"Yes," said Estelle, simply. "Only I wouldn't live in London at all. I would make the country my stable meal, my chops and fried potatoes, and London my occasional savoury bonne bouche. I should choke in a town."

Esmé laughed. "How absurd," she flashed out. "Now, be good children. I go to sell pieces of cloth at completely ruinous prices to aid something in distress. I know not what."

"Shall I take you home, Estelle?" Carteret stood looking out into the sunshine. "Lord, what I'd give to live in the country. To see green fields all round and have a horse or two in the winter, and laze over a big log fire when the day was done. But somehow, here, there is never an hour to laze in."

Hugh Carteret, grief stricken, had so far not seen his nephew's wife. Bertie was doing his work, going down occasionally to see the big places and look over the accounts with the stewards.
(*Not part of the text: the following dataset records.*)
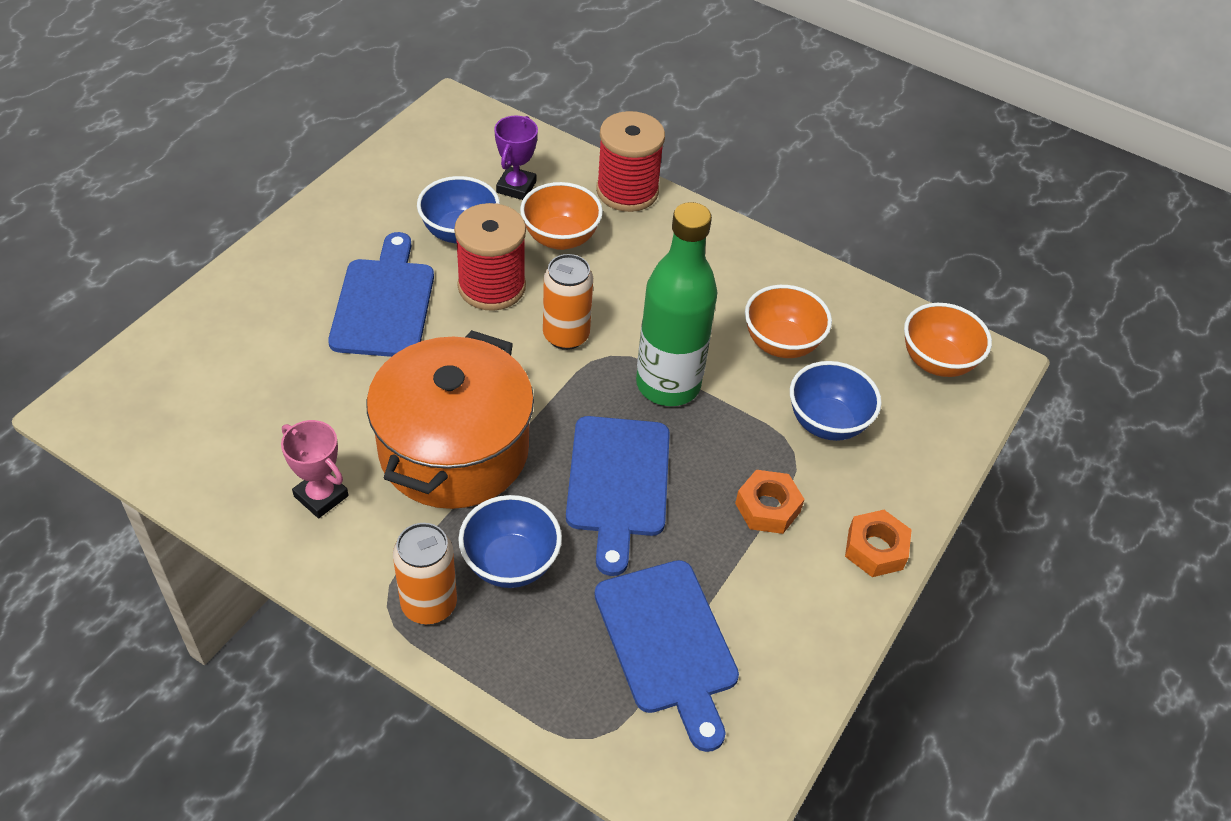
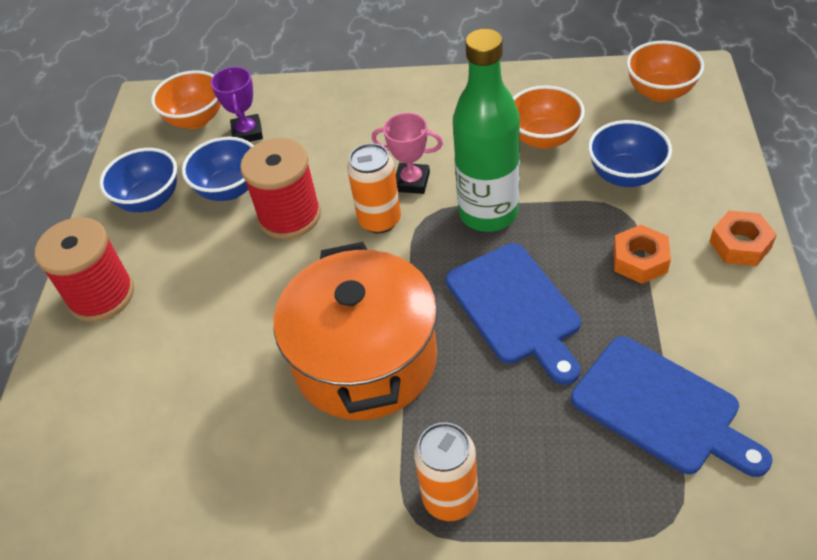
camera: 20 degrees left, 0 degrees up
(321, 496) = (284, 465): pink trophy -> pink trophy (412, 182)
(384, 303) = (211, 276): blue cutting board -> none
(510, 563) = (487, 422): blue bowl -> blue bowl (150, 200)
(560, 238) = (314, 152): orange bowl -> orange bowl (196, 119)
(627, 191) = (336, 92): red spool -> red spool (101, 295)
About a month after he had come back from South Africa, Esmé's first reckoning for extravagance was upon her. Unpaid accounts littered the table. Harrod's deposit was overdrawn. She sat frowning and petulant, as Bertie jotted down totals.

"We can't do it, Esmé; there are all the old bills left unpaid. We managed so well before."

Esmé smoked furiously, flung the thin papers about. People were robbers, her cook a fool.

"But we are not often in. You weren't even at home. It's beyond one, Butterfly; debt won't do. And then your frocks and frills."

"I can pay for those," Esmé was going to say, then stopped. How much of her five hundred, her scant allowance, had she anticipated. Then there would be a visit to Scotland, and she wanted to hunt. She could not spare much of it; fifty of it must go to the French dressmaker, another fifty to a jeweller. "Oh, it's sickening," she flung out in sudden petulant anger. "Sickening. Poverty is too hateful."

Bertie had to listen to an outburst of grumbling, of fretful wrath, because their income was not double its size. To be pinched, cramped when one was young, to be worried by bills, bothered by meannesses.